I was pleased to hear the comments of the hon. Member for Wealden (Charles Hendry), who suggested that sprinklers should be provided in all HMOs. Sprinker systems are very high tech today. Some people think that, when a sprinkler system goes off, it does so in every room in the building, but that is no longer the case; the sprinkler goes off in the room where the heat is first generated and the system then follows the course of the fire, so the whole HMO would not be ruined by a fire in a single room. Many lives could be saved in that way. I am sure that the cost of providing improved fire precaution equipment will be offset by landlords' insurance savings.

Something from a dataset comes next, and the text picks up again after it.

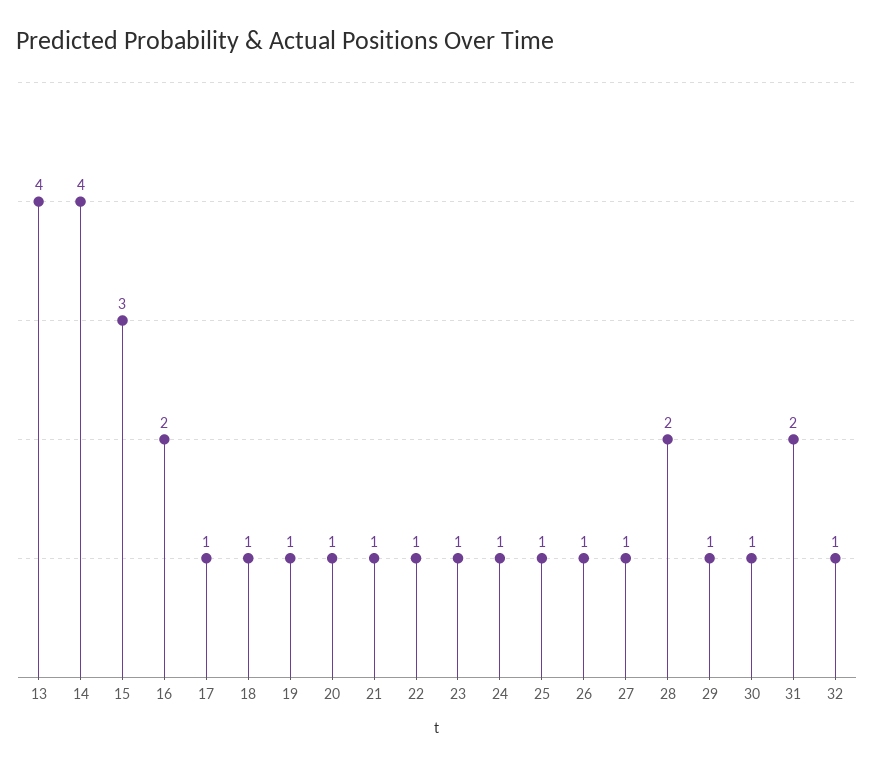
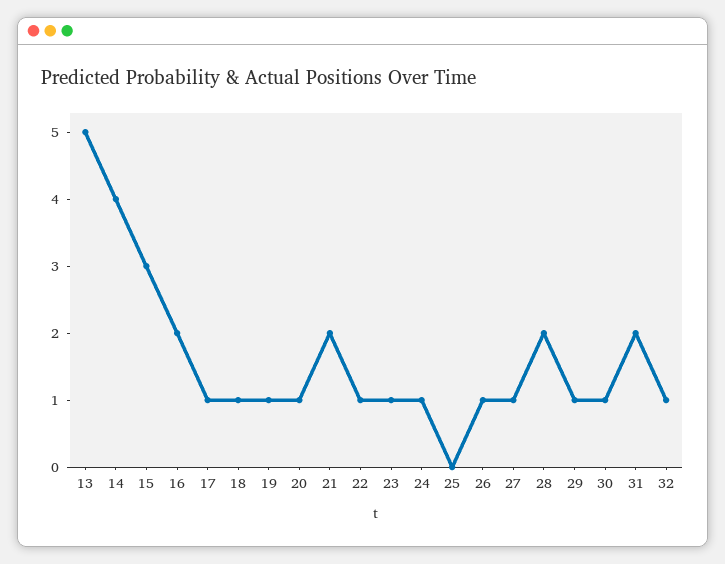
13: 4 -> 5
21: 1 -> 2
25: 1 -> 0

One of the consequences of the right to buy legislation has been that there are now many privately let dwellings on council or former council-owned estates. In Bolton, more than half the properties on some of our better estates have been sold on. Local authorities or RSLs can evict their antisocial tenants only to find that they go just round the corner into a privately rented house and carry on in the same old way, under a landlord who does not care about their behaviour. I strongly recommend that
the Government give local authorities the powers to tackle antisocial tenants and, indeed, antisocial landlords, where that habit is practised.I strongly welcome home information packs. One advantage of such packs is that they will prevent sellers from putting their houses on the market merely to test the value of their properties. I am concerned, however, about the cost of the packs. A figure of £635 has been quoted in some of the literature that I have read, and lower-waged owner-occupiers would find that to be a high percentage of the value of their house when compared with what the figure represents when set against the value of a house worth £500,000 or one that is sold for more than that. As I represent a constituency with many low-value properties, I am concerned that the Government consider carefully the recommendation that home information packs should not be required for properties below a certain value. A figure of £30,000 has been mentioned in some reports that I have seen.
Finally, many people who have been persuaded to buy their former council homes cannot afford to maintain them. I therefore welcome the suggestion accompanying the Bill that council occupants be given careful advice on the cost of maintaining and running a mortgage should they proceed to purchase their council property. I am also pleased that the Government are stopping the abuses of the right to buy system that some of us have been aware of for a very long time.